BEGIN

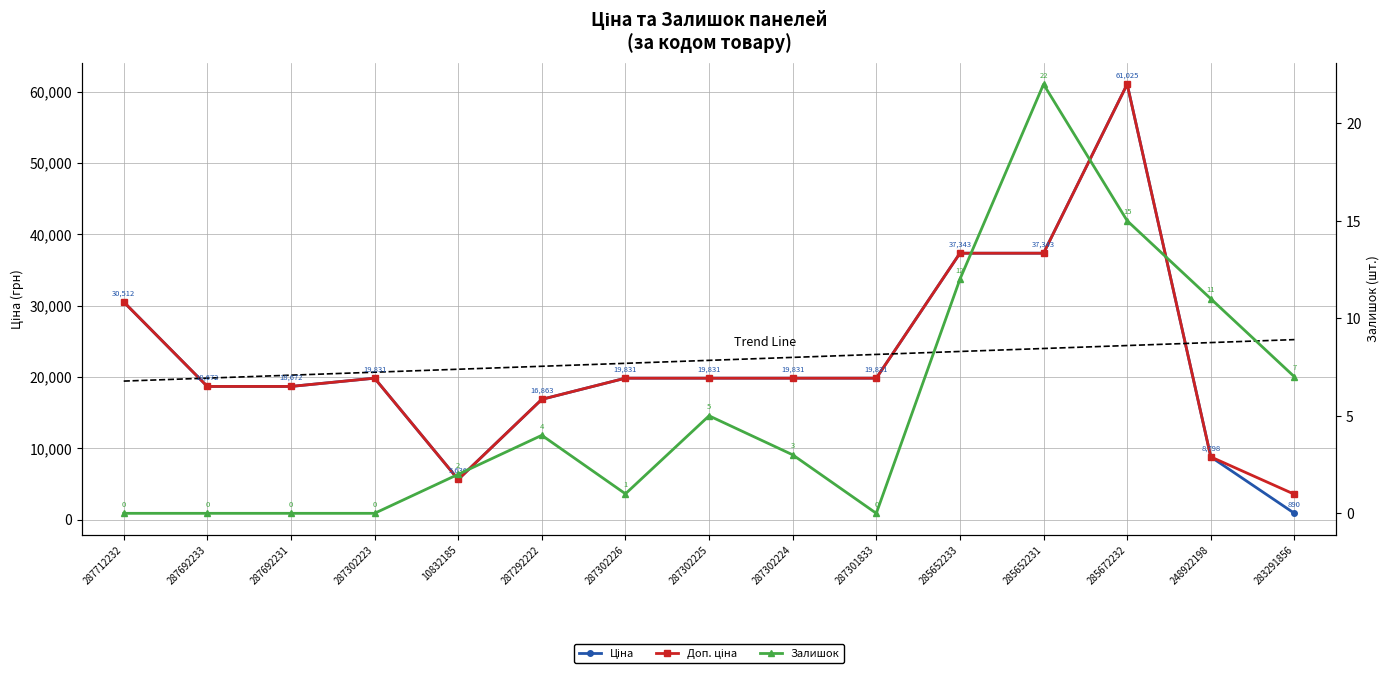

What is the maximum value for Доп. ціна?

61024.7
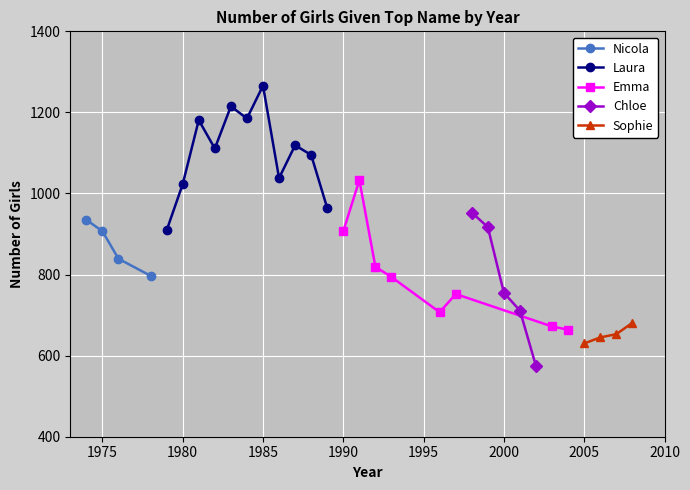

True or false: Sophie and Nicola intersect in this chart.

False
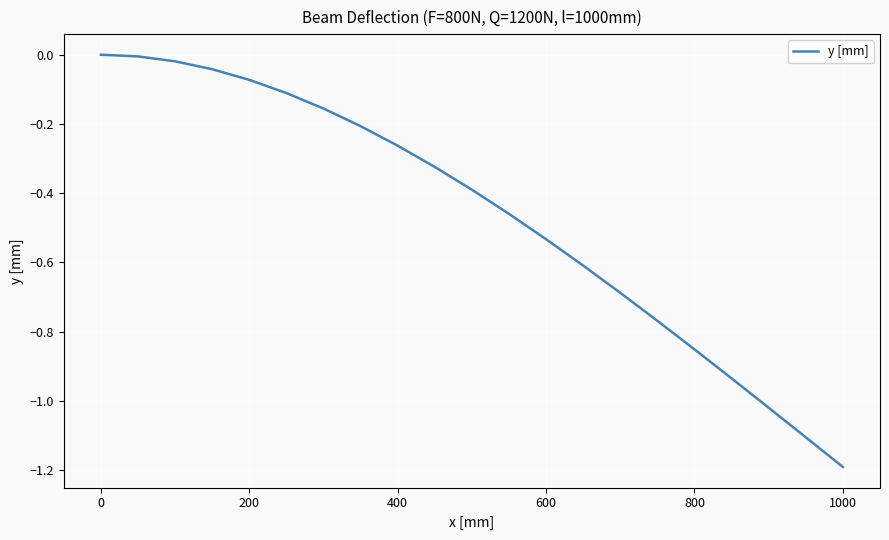

What is the minimum value shown in the chart?

-1.2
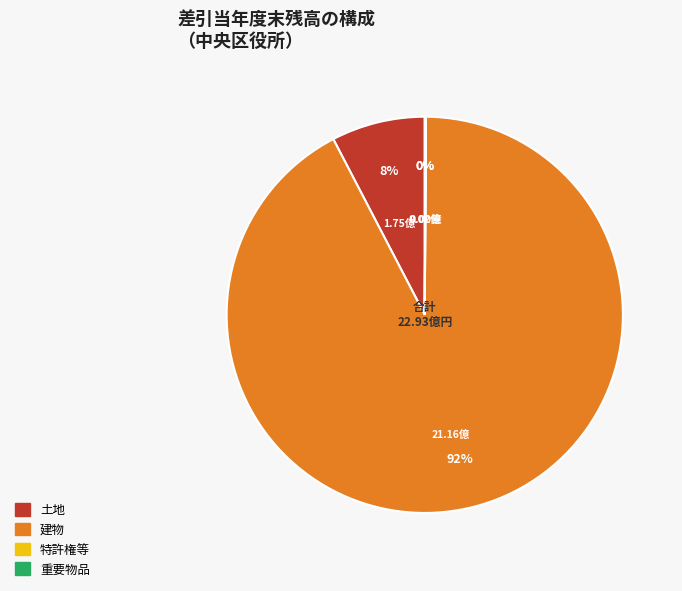

Does any single category account for the majority?

Yes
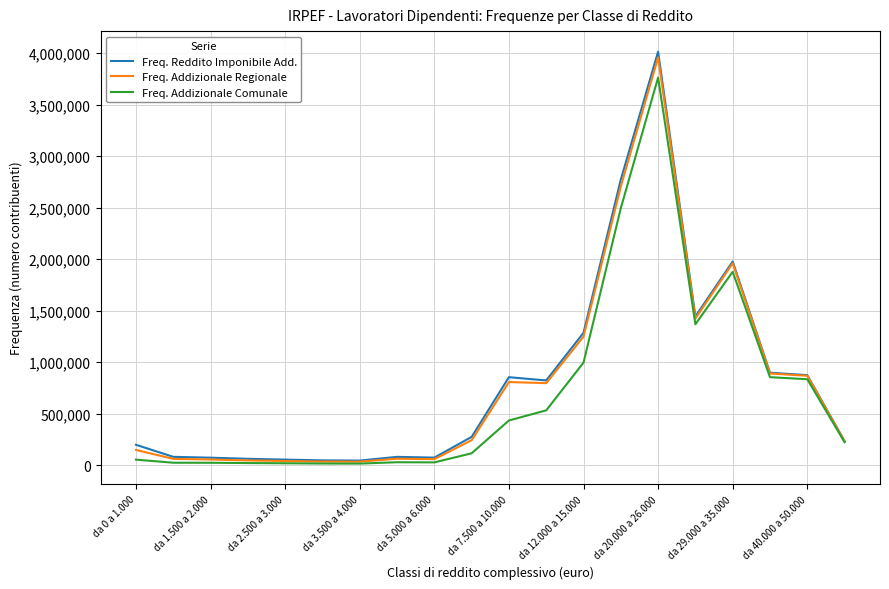

What are all the series names shown in the legend?

Freq. Reddito Imponibile Add., Freq. Addizionale Regionale, Freq. Addizionale Comunale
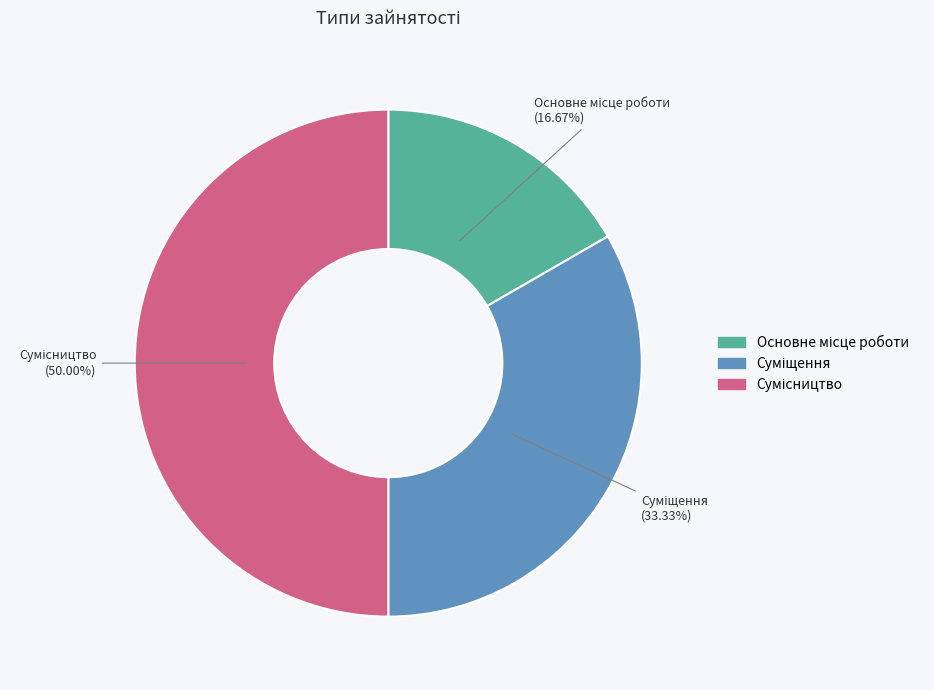

The Основне місце роботи slice represents 10% of the pie. True or false?

False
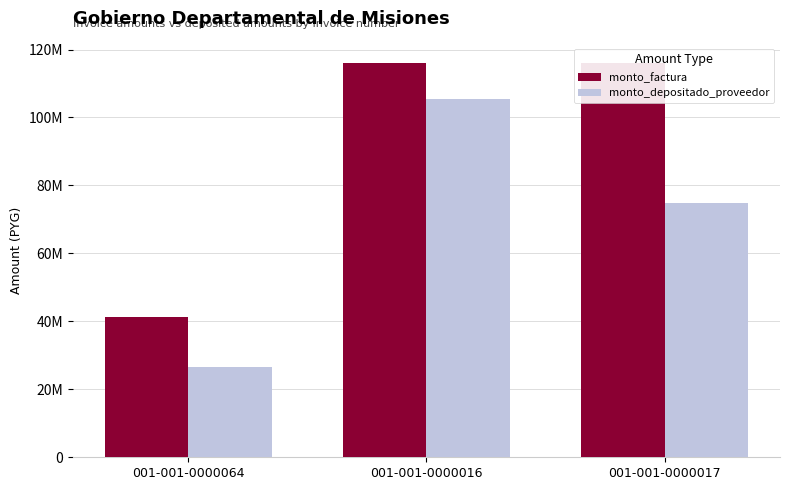

What is the sum of all monto_depositado_proveedor values?

207096856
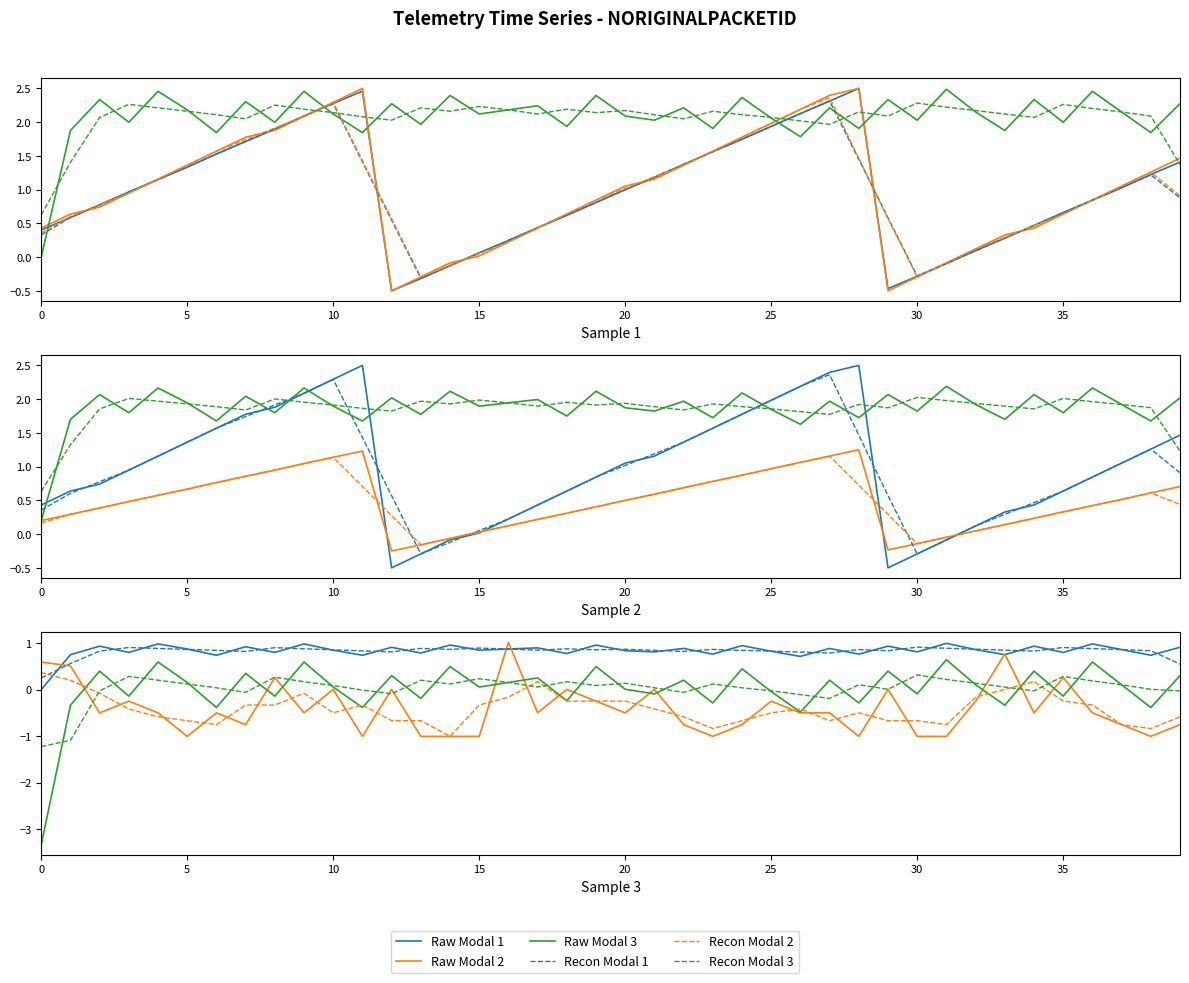

Where is Raw Modal 3 nearest to the value -1?

26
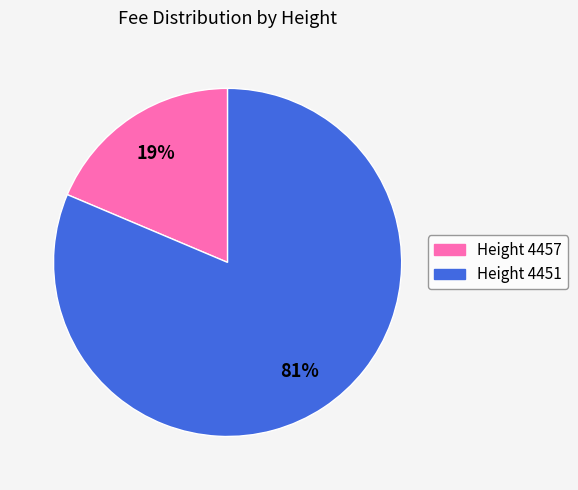

To the nearest percent, what portion does Height 4457 represent?

19%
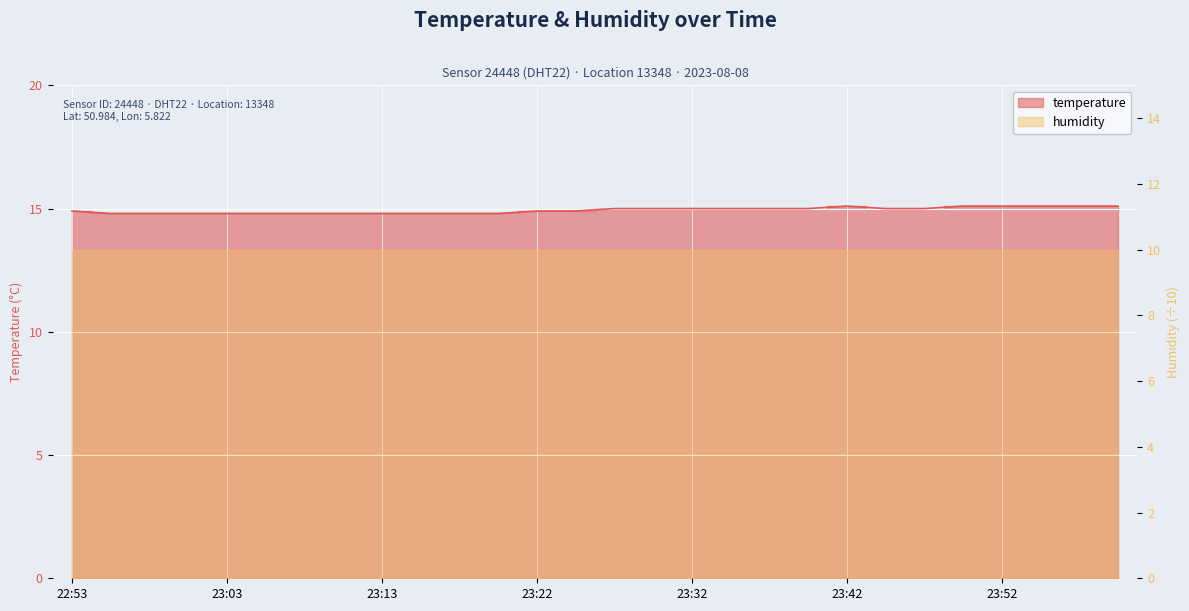

What is the change in value from 22:55 to 23:49?

+0.3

END

→ What to produce
Gather every line in the rows above that contains the string "chart", and copy each one. Match case exactly.

→ Solution to the problem
True or false: Sophie and Nicola intersect in this chart.
What is the minimum value shown in the chart?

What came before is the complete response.